##In real-time audio and video communication Scenario, when the microphone collects the user's voice, it also collects a large amount of environmental noise. The traditional noise reduction algorithm only has a certain effect on stationary noise (such as fan sound, white noise, circuit noise floor, etc.), and has a certain effect on non-stationary transient noise (such as a noisy restaurant). Noise, subway environmental noise, home kitchen noise, etc.) The noise reduction effect is poor, seriously affecting the user's call experience. In response to hundreds of non-stationary noise problems in complex scenarios such as home and office, the ecological empowerment team of the Department of Integrated Communications Systems independently developed AI audio noise reduction technology based on the GRU model, and through algorithm and engineering optimization, reduced the size of the noise reduction model. Compressed from 2.4MB to 82KB, the running memory is reduced by about 65%; the computational complexity is optimized from about 186Mflops to 42Mflops, and the running efficiency is improved by 77%; in the existing test data set (in the experimental environment), human voice and noise can be effectively separated , improving the call voice quality Mos score (average opinion value) to 4.25.
#This article will introduce how our team does real-time noise suppression based on deep learning and implement it on mobile terminals and Jiaqin APP. The full text will be organized as follows, introducing the classification of noise and how to choose algorithms to solve these noise problems; how to design algorithms and train AI models through deep learning; finally, it will introduce the effects and key applications of current AI noise reduction.
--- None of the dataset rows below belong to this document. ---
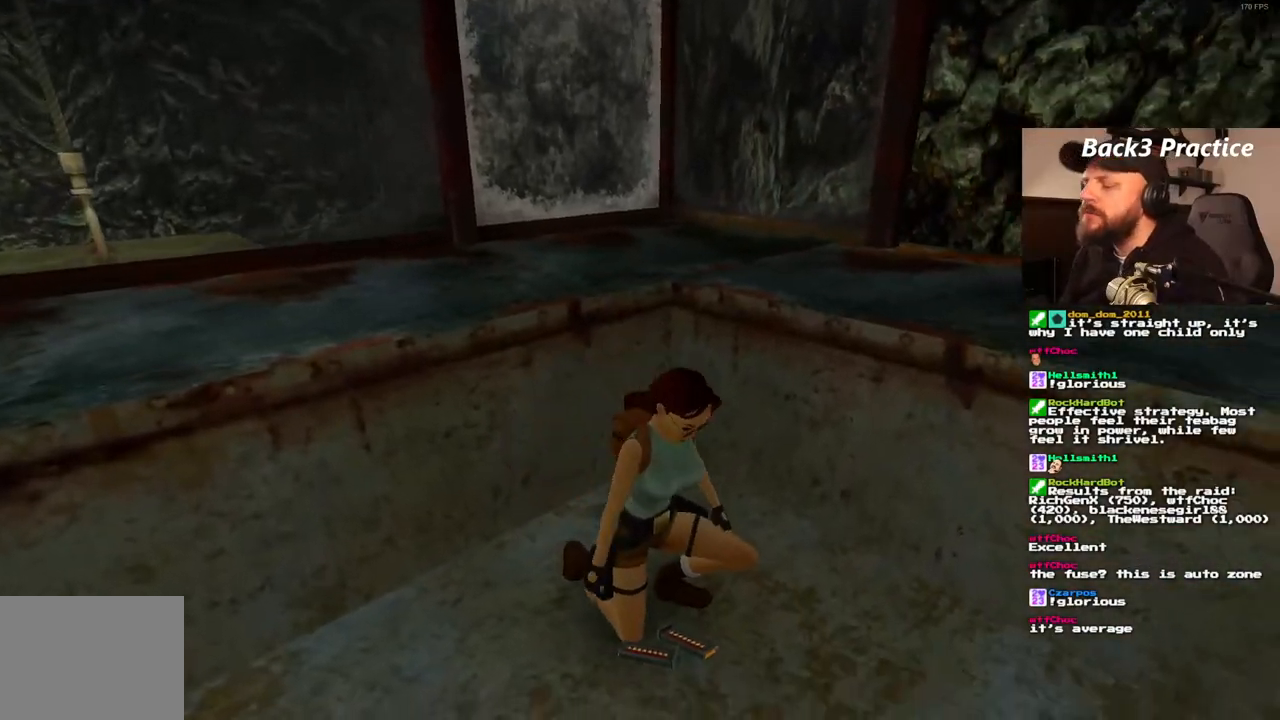
{"dt_ms": 500, "buttons": [], "left_stick": "center", "right_stick": "center", "events": []}
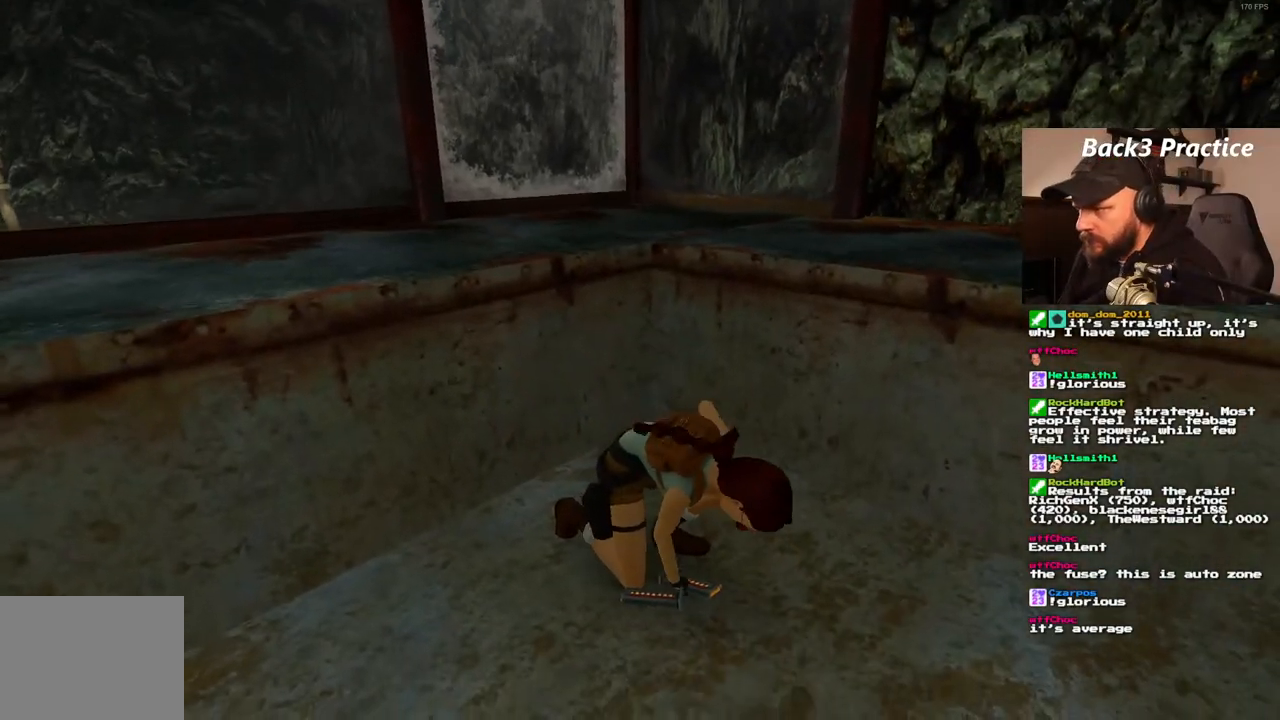
{"dt_ms": 500, "buttons": ["DPAD_UP", "DPAD_LEFT"], "left_stick": "center", "right_stick": "center", "events": [[83, "DPAD_UP", "down"], [133, "DPAD_LEFT", "down"]]}
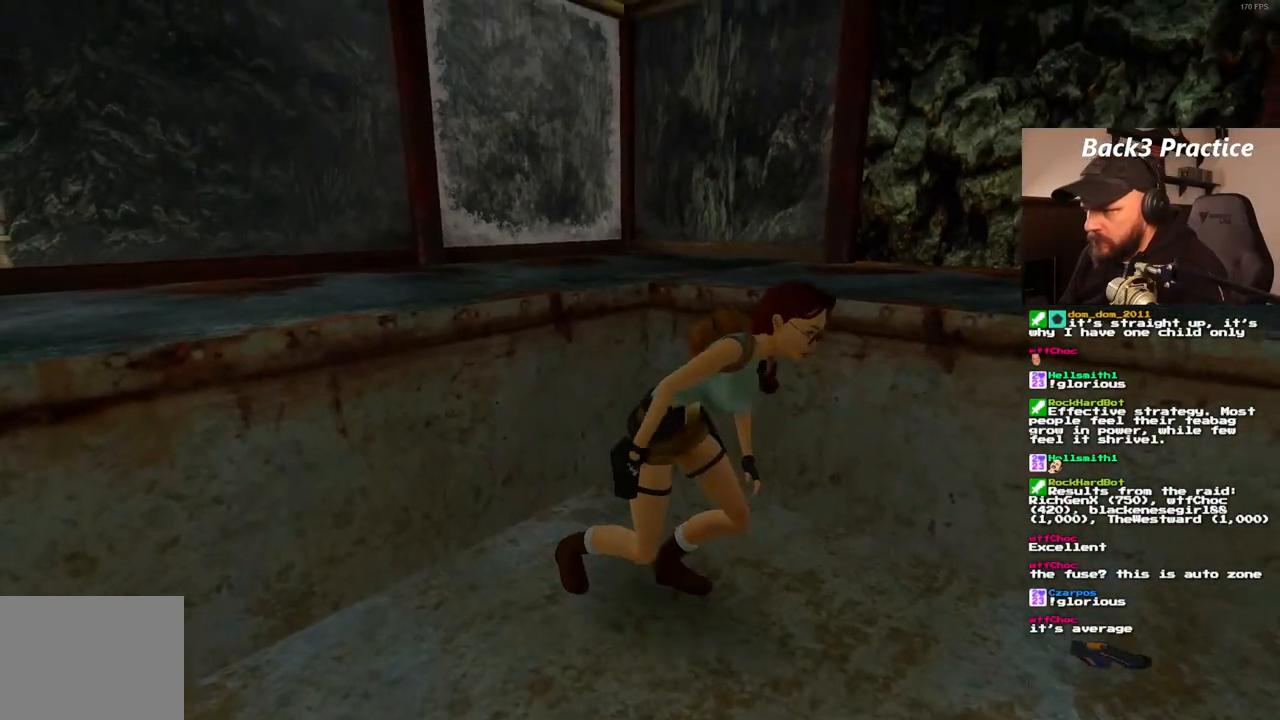
{"dt_ms": 500, "buttons": ["DPAD_UP", "DPAD_LEFT"], "left_stick": "center", "right_stick": "center", "events": []}
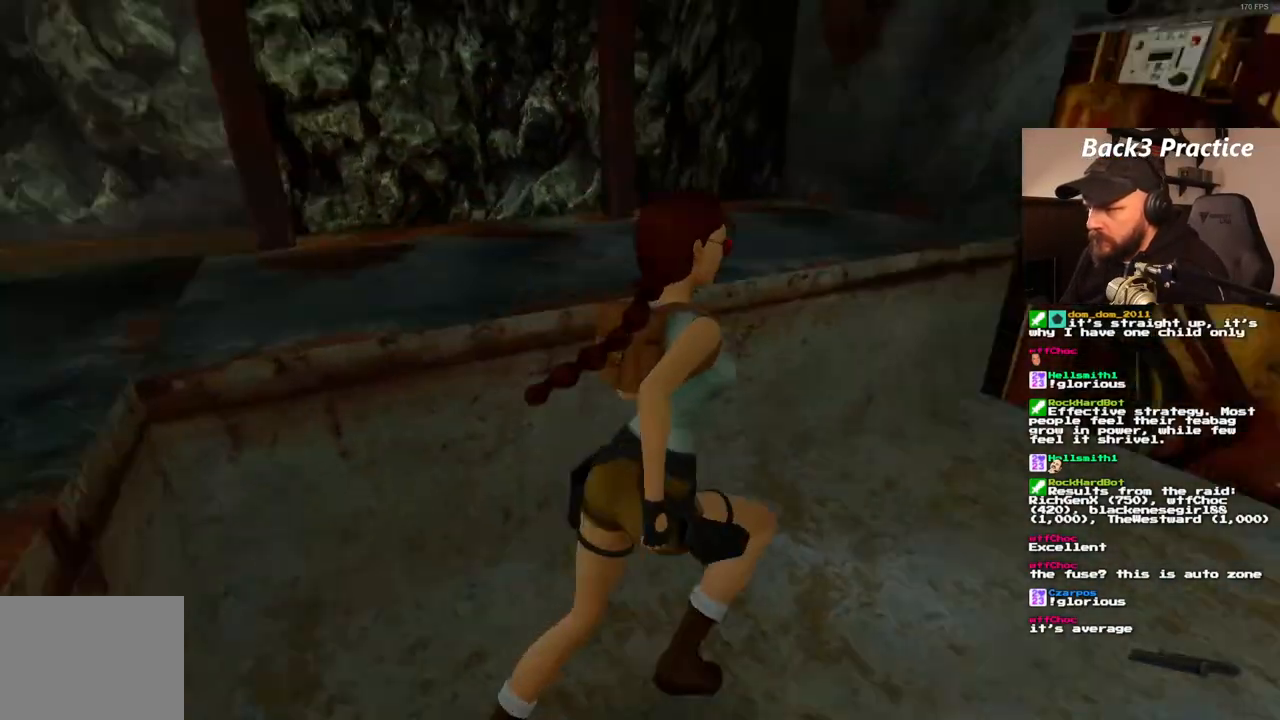
{"dt_ms": 500, "buttons": ["CROSS", "DPAD_UP", "DPAD_LEFT"], "left_stick": "center", "right_stick": "center", "events": [[250, "CROSS", "down"]]}
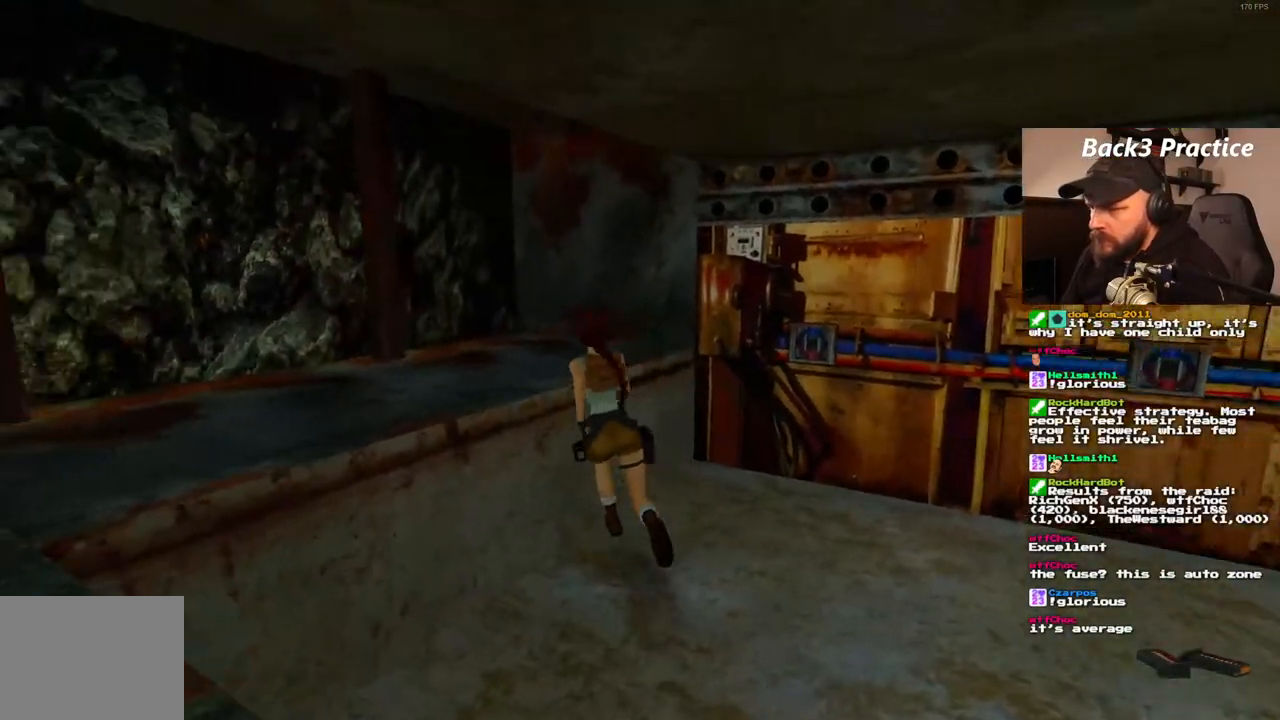
{"dt_ms": 500, "buttons": ["DPAD_UP", "DPAD_LEFT"], "left_stick": "center", "right_stick": "center", "events": [[467, "CROSS", "up"]]}
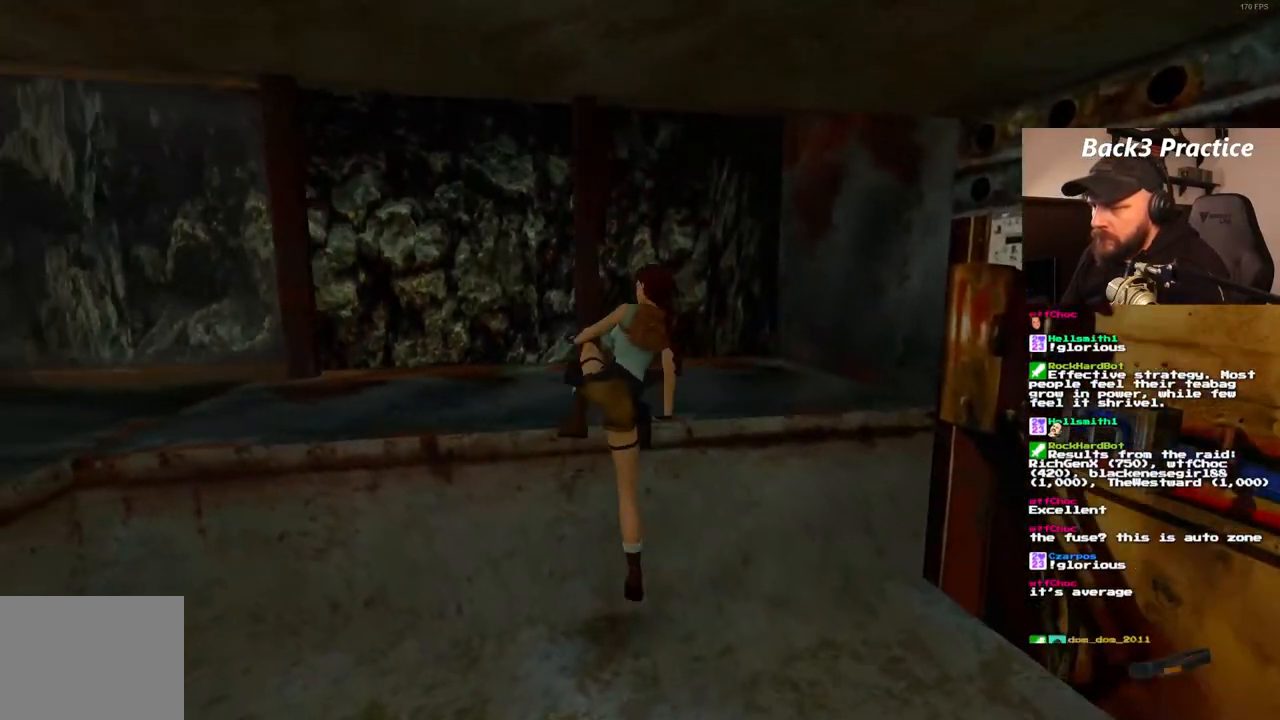
{"dt_ms": 500, "buttons": ["DPAD_UP", "DPAD_LEFT"], "left_stick": "center", "right_stick": "center", "events": []}
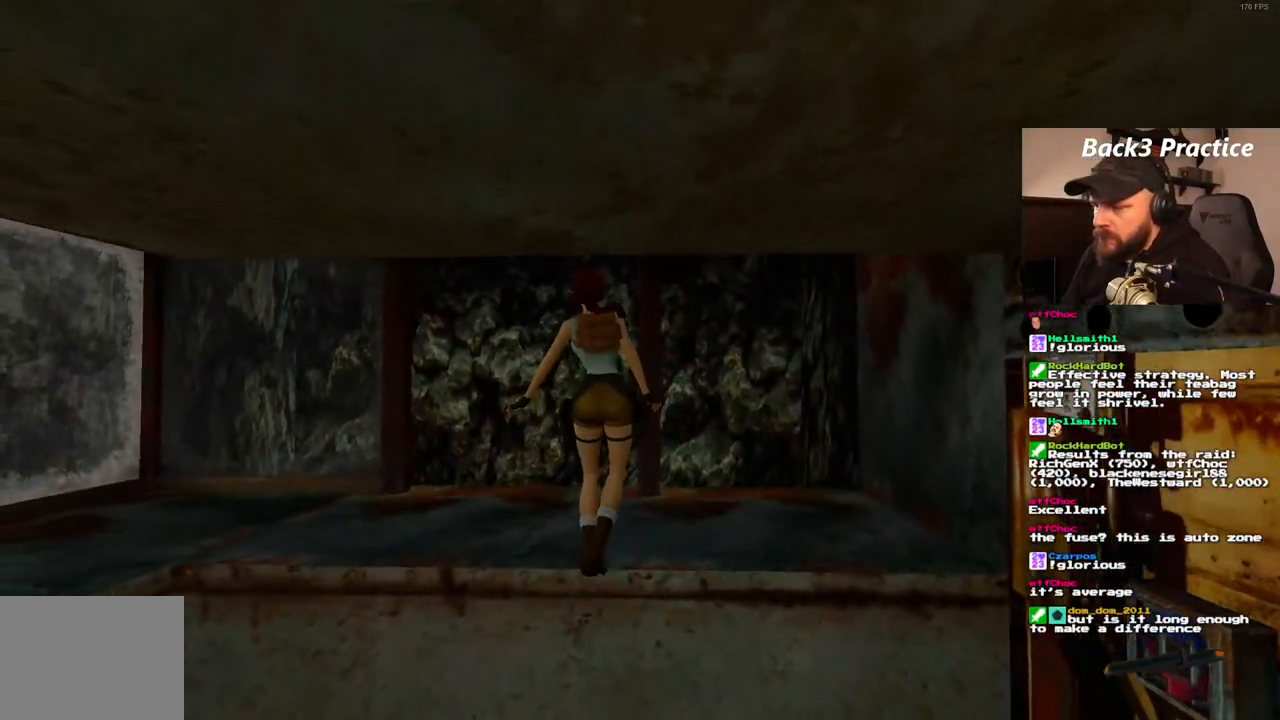
{"dt_ms": 500, "buttons": ["DPAD_UP"], "left_stick": "center", "right_stick": "center", "events": [[483, "DPAD_LEFT", "up"]]}
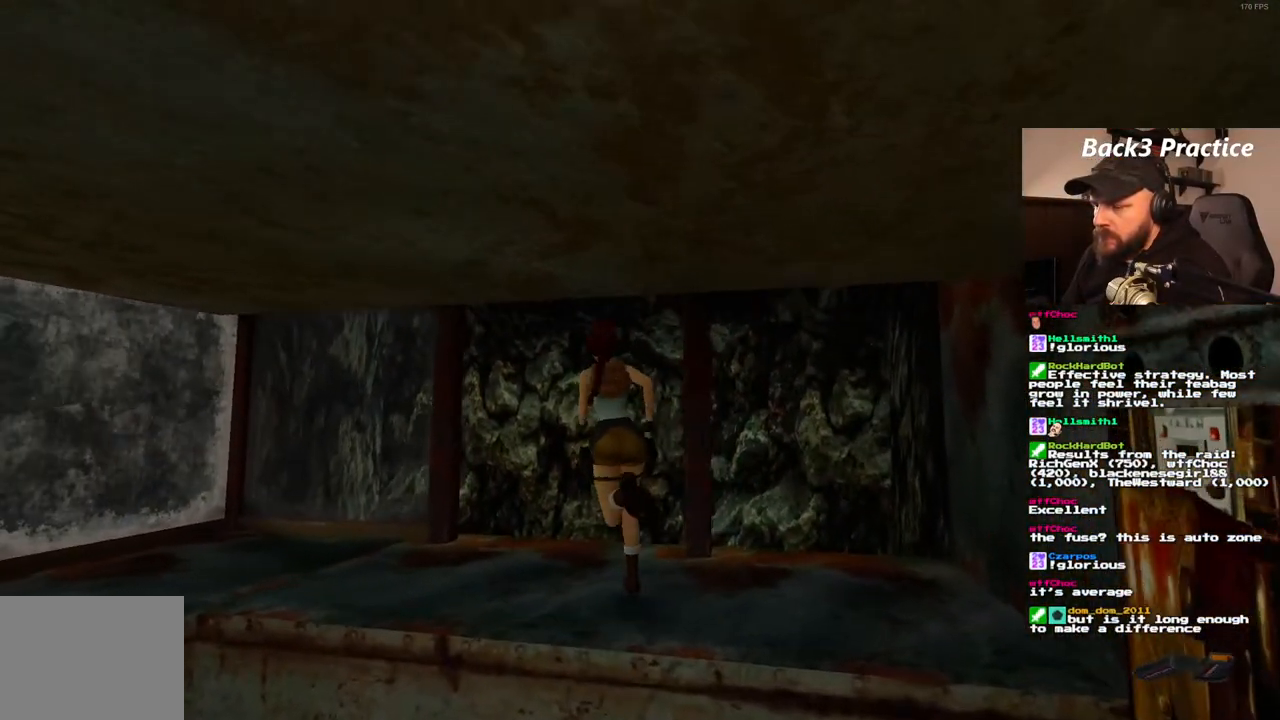
{"dt_ms": 500, "buttons": ["DPAD_UP", "DPAD_LEFT"], "left_stick": "center", "right_stick": "center", "events": [[67, "DPAD_LEFT", "down"]]}
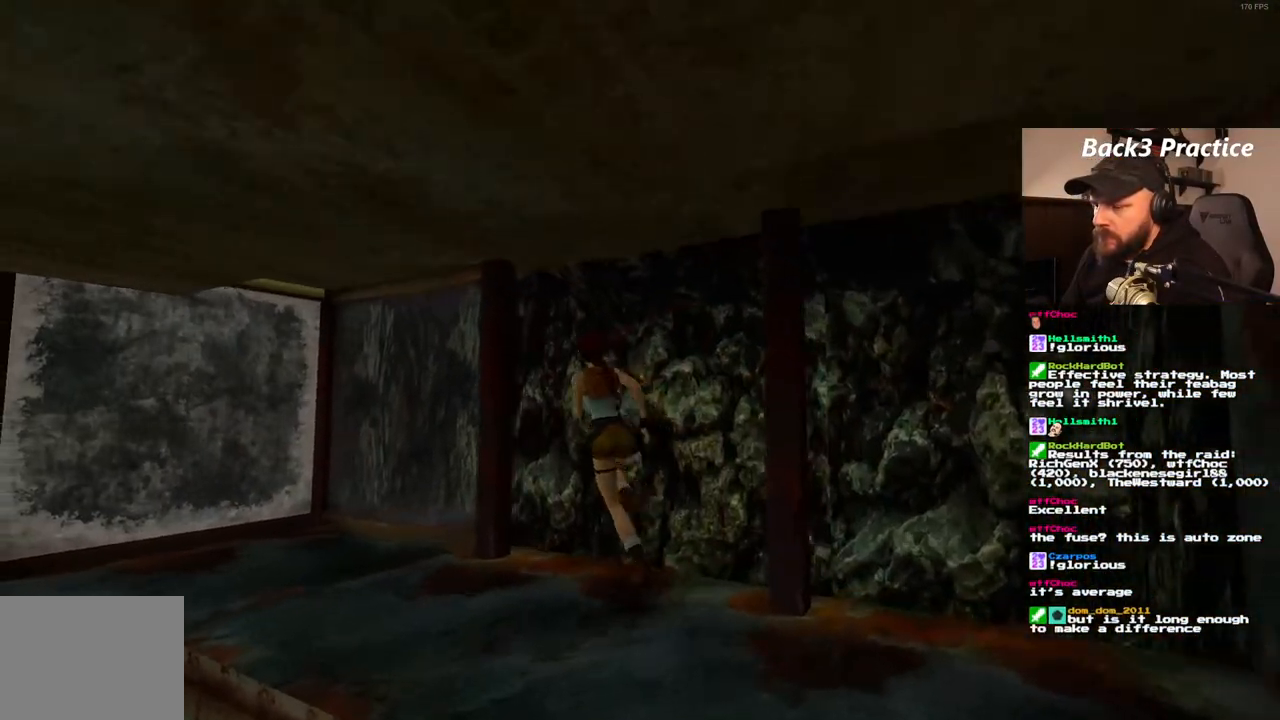
{"dt_ms": 500, "buttons": ["DPAD_UP", "DPAD_LEFT"], "left_stick": "center", "right_stick": "center", "events": []}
Scenes.
In real-time audio and video application scenarios, the device is in a complex acoustic environment. When the microphone collects voice signals, it also collects a large amount of noise, which is a very big challenge to the quality of real-time audio and video. There are many types of noise. According to the mathematical statistical properties of noise, noise can be divided into two categories:
Stationary noise: Statistics of noise Characteristics will not change over time over a relatively long period of time, such as white noise, electric fans, air conditioners, car interior noise, etc.;
##Non-stationary noise: The statistical characteristics of noise change over time, such as noisy restaurants, subway stations, offices, homes Kitchen etc.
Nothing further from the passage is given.